Task requirements:
Please return the lines below verbatim, beginning at the one that has "right wrist: (675, 486, -54)" and stopping after the one that has "right ankle: (1098, 512, 44)", and add no other lines.

========================================

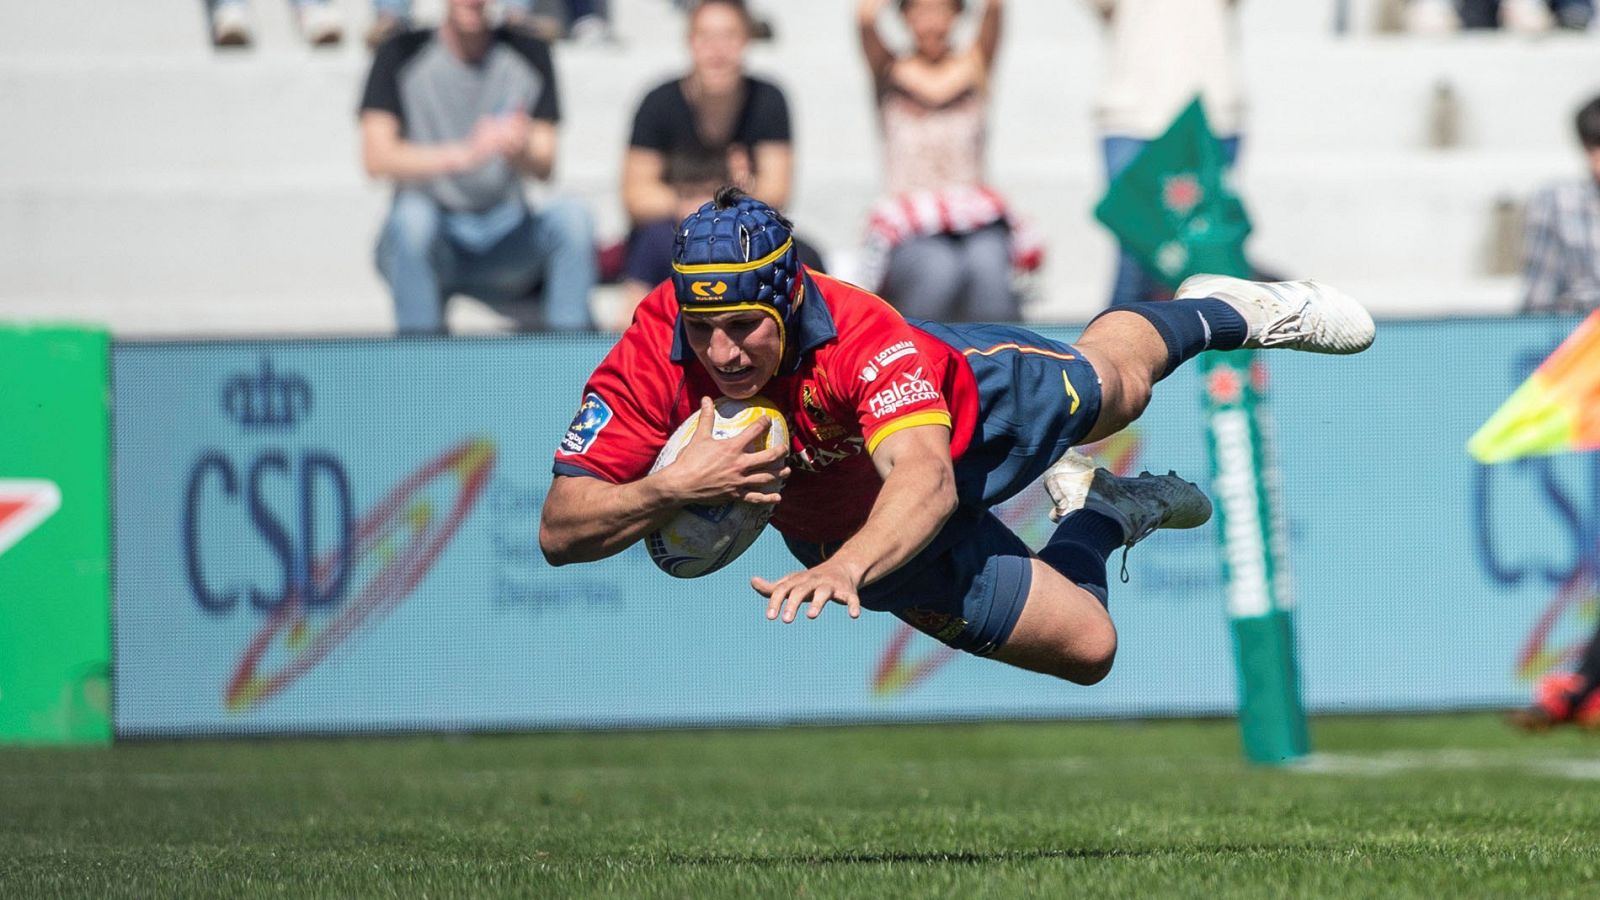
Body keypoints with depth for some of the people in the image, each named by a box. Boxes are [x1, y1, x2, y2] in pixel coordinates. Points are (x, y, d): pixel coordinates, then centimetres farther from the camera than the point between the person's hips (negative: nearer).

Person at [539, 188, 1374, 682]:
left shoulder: (865, 337, -46)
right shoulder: (653, 354, -38)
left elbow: (924, 480, -60)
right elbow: (559, 530, -35)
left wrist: (844, 568, -79)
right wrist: (675, 486, -54)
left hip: (973, 403, -2)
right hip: (847, 524, 2)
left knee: (1115, 382, 28)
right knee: (1085, 645, 13)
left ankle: (1224, 310, 61)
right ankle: (1098, 512, 44)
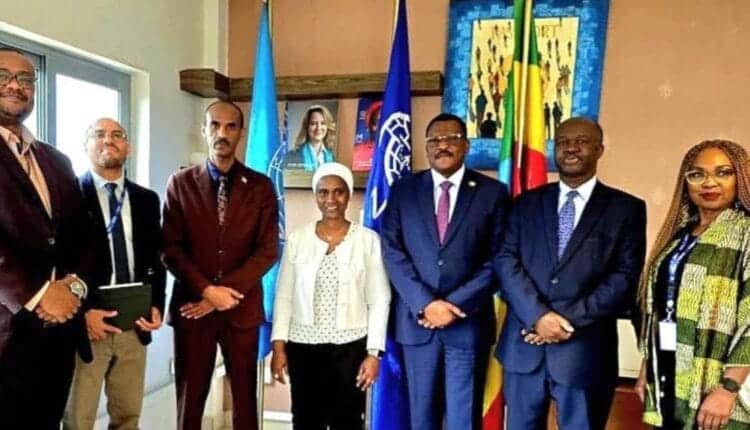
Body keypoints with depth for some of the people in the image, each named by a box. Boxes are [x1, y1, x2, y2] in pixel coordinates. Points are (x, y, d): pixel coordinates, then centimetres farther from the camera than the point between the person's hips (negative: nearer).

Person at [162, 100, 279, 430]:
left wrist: (224, 293, -12)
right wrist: (206, 290, -13)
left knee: (245, 399, 10)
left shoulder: (260, 186, 2)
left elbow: (268, 250, -4)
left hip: (242, 308, 0)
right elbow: (171, 248, -1)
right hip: (191, 306, 0)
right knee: (189, 400, 9)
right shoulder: (181, 183, 3)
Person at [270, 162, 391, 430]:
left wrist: (374, 352, -7)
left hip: (350, 347, -2)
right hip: (303, 346, 2)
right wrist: (279, 345, -1)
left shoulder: (368, 240, -5)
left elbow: (379, 300, -4)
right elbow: (284, 295, 4)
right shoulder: (297, 239, 1)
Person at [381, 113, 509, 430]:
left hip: (469, 321, -1)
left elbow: (496, 260, -4)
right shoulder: (403, 190, 5)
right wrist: (425, 303, -12)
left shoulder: (492, 192, 1)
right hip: (416, 319, 2)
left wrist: (457, 305, -13)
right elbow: (393, 253, -2)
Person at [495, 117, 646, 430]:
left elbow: (625, 277, -5)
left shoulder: (626, 208, 3)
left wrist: (570, 320, -14)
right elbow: (505, 261, -1)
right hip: (524, 344, 2)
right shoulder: (527, 203, 9)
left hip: (585, 350, -2)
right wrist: (537, 315, -15)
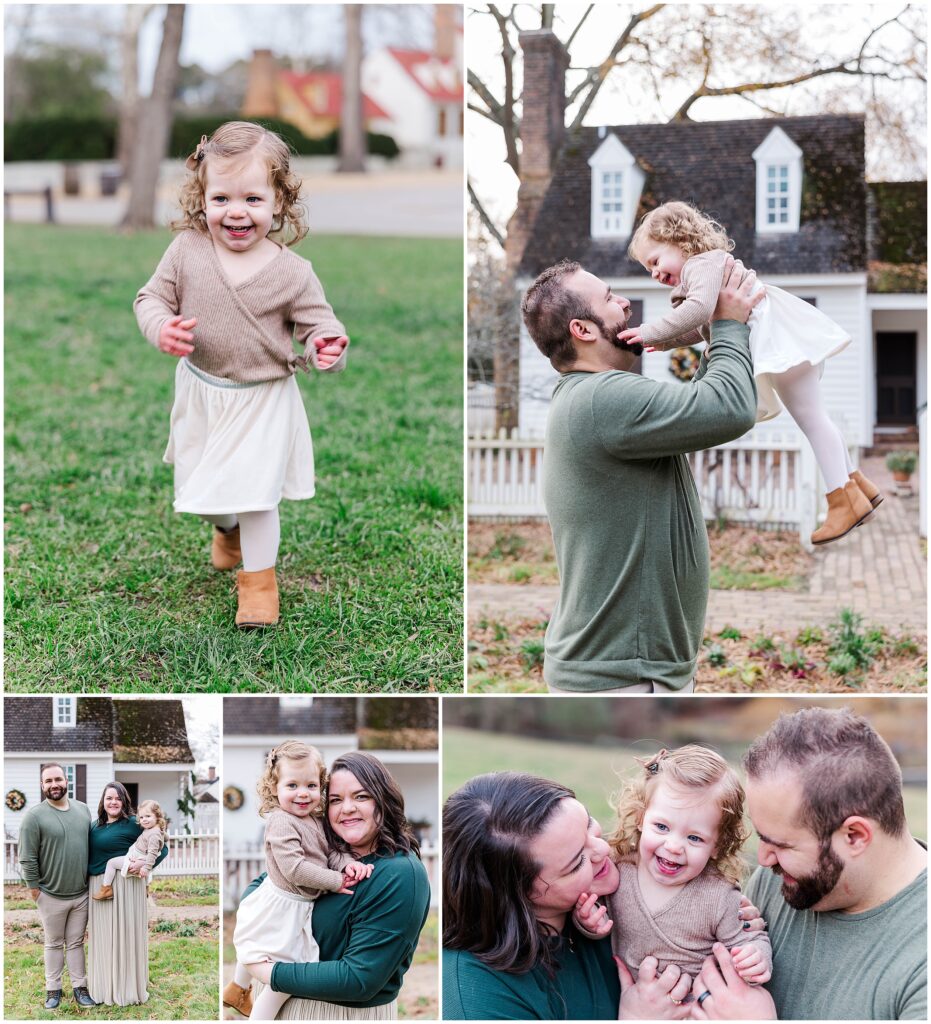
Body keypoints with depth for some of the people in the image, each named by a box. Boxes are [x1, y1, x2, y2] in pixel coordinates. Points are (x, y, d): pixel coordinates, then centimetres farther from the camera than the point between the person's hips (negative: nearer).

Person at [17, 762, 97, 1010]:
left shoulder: (83, 809, 4)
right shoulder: (35, 816, -12)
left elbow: (92, 844, 14)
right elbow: (27, 859, -10)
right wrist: (34, 888, -9)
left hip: (81, 894, 3)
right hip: (51, 896, -3)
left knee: (76, 943, 12)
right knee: (54, 944, 9)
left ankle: (79, 987, 20)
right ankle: (53, 989, 19)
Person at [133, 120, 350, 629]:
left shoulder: (291, 272, -18)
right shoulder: (186, 251, -13)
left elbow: (317, 322, -9)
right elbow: (152, 297, -3)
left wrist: (328, 347, -32)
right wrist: (161, 327, -25)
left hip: (263, 401, -3)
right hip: (201, 392, 4)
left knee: (255, 492, -2)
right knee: (204, 481, 22)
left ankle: (259, 578, 19)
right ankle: (226, 529, 55)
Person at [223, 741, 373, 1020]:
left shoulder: (315, 820, 1)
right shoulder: (281, 822, -26)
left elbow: (329, 851, 6)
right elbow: (294, 869, -31)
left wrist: (348, 863, -17)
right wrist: (336, 880, -24)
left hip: (299, 908, 10)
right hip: (281, 909, -10)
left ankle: (237, 990, 55)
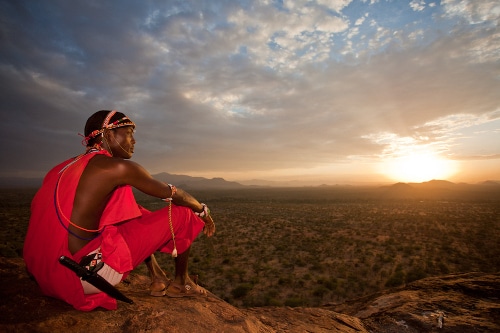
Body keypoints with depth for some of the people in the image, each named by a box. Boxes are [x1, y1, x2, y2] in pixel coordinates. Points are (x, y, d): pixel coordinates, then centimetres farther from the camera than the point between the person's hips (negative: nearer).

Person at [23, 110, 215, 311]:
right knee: (182, 213, -3)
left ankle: (158, 280, 26)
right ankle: (181, 283, 21)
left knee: (136, 215, 26)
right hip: (88, 273, -9)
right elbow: (175, 195, -4)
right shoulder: (118, 167, -12)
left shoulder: (69, 166, 12)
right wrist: (203, 211, 14)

========================================

Task output:
right wrist: (675, 486, -54)
left hip: (973, 403, -2)
right hip: (847, 524, 2)
left knee: (1115, 382, 28)
right knee: (1085, 645, 13)
left ankle: (1224, 310, 61)
right ankle: (1098, 512, 44)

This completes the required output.